In DC, the Wikipedia community looked pretty diverse, international, and inter-generational. Despite the male gender majority, the presence of several women in the conference revealed that more and more females are starting to get involved with the different projects as researchers, editors, programmers, educators, and activists. Attending the conference allowed me to meet wikipedians from different cultures and ages, and to share our experiences as peers contributors. I met several high school students from the UK who were active editors of the free encyclopedia and photographers for the Wikimedia Commons. At first I thought they were just accompanying their parents or grand parents, but after talking with them and seeing them taking lots of pictures with their SLR cameras I understood they were young passionate wikipedians. The inter-generational and inter-cultural quality of wiki-related projects is definitely one of the strengths of the community.

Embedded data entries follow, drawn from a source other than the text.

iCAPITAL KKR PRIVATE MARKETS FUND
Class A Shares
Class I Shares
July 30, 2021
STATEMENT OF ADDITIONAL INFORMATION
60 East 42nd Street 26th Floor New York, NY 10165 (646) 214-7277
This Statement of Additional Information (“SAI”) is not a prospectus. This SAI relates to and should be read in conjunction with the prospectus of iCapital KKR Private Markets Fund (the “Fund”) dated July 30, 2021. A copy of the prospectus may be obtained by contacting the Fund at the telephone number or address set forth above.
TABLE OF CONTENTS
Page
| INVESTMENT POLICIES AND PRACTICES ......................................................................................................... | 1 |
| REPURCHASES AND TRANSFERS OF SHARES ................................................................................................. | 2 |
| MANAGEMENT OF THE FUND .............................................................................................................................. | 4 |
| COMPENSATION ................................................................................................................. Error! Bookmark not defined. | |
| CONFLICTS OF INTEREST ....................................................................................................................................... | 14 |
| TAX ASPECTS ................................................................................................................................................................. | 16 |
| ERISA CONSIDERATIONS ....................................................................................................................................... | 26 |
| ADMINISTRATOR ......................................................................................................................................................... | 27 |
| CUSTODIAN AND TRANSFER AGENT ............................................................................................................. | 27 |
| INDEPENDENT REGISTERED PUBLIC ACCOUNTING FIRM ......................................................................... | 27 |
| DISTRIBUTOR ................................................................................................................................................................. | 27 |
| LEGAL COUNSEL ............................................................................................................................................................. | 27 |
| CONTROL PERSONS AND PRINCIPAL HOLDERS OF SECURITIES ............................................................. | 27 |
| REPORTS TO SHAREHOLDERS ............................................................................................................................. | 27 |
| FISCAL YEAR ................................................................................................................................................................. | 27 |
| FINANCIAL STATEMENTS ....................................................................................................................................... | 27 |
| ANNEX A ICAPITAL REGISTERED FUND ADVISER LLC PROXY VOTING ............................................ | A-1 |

One of the things that struck me about the conference, was the strong presence of governmental and cultural institutions from the USA. One the one hand, the US State Department’s Office of eDiplomacy hosted the Tech@State conference in parallel to Wikimania and in the same venue. I assisted to several panels from Tech@State and learned about the different policies, projects, and collaborations, between the USA government and open data activists and developers. As Beth Simone Noveck pointed out in her keynote, the government is embracing a “wiki way” of doing things and trying to create an open mode of collaboration between citizens, experts, and policy makers. She called this new mode a “hybrid wiki” approach where citizens provide feedback and brainstorm ideas to improve their communities, and experts and policy makers translate those ideas into institutional language. The challenge of such open kind of government is to effectively write policies together and create a legislative framework that support such kind of participation and collaboration. I think that the idea of “hybrid wikis” is very powerful and it would be interesting to see how the different USA e-governement initiatives develop, especially the one on open government.

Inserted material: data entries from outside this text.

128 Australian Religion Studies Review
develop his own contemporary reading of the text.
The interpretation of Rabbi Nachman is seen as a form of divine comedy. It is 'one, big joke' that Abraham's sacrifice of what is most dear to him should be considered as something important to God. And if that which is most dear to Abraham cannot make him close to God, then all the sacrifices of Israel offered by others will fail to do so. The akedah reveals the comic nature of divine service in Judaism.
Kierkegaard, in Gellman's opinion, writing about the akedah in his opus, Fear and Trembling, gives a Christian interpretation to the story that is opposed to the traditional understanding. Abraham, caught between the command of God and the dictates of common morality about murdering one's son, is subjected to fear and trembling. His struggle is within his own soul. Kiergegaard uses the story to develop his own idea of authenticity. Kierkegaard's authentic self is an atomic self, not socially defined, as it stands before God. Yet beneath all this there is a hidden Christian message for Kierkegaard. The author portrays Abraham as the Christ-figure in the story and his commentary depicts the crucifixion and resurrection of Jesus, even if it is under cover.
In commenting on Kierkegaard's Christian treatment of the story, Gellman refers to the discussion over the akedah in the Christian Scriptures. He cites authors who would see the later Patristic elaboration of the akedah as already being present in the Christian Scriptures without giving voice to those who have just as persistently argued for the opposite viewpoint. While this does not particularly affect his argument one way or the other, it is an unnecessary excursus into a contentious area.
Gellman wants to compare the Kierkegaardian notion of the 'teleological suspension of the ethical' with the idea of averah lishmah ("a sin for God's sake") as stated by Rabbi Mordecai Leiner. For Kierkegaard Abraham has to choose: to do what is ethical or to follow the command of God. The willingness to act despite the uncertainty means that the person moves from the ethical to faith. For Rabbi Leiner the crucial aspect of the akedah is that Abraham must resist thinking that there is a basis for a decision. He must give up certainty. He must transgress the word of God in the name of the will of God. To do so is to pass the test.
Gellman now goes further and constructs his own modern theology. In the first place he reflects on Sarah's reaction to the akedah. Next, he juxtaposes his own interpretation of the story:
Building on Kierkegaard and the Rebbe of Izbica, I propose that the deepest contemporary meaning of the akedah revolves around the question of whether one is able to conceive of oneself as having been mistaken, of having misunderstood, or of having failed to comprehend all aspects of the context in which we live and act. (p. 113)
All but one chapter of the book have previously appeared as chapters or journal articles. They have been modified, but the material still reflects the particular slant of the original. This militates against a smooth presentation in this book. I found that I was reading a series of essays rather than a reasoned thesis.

On the other hand, several professionals from the cultural sector participated in panels and shared their projects and experiences from the GLAM WikiProject (Galleries, Libraries, Archives & Museums). Furthermore, several events where hosted at historical venues such as the Library of Congress opening reception and the GLAM night and party at the Newseum. Among the several awesome projects, the Monmouthpedia project fascinated me. A whole town in Welsh has been mapped and tagged physically with QR codes, and has been documented with articles about places, persons, plants, and other things from Monmouth in Wikipedia. I also liked very much the Wiki Loves Monuments contest, that invites photographers to capture images of national monuments and donating them to the Wikimedia Commons. The contest was first organized in The Netherlands in 2010, and in its second iteration involved 18 countries in Europe. In 2012, the contest is going worldwide and Wikipedia national chapters are helping to coordinate the organization in different countries.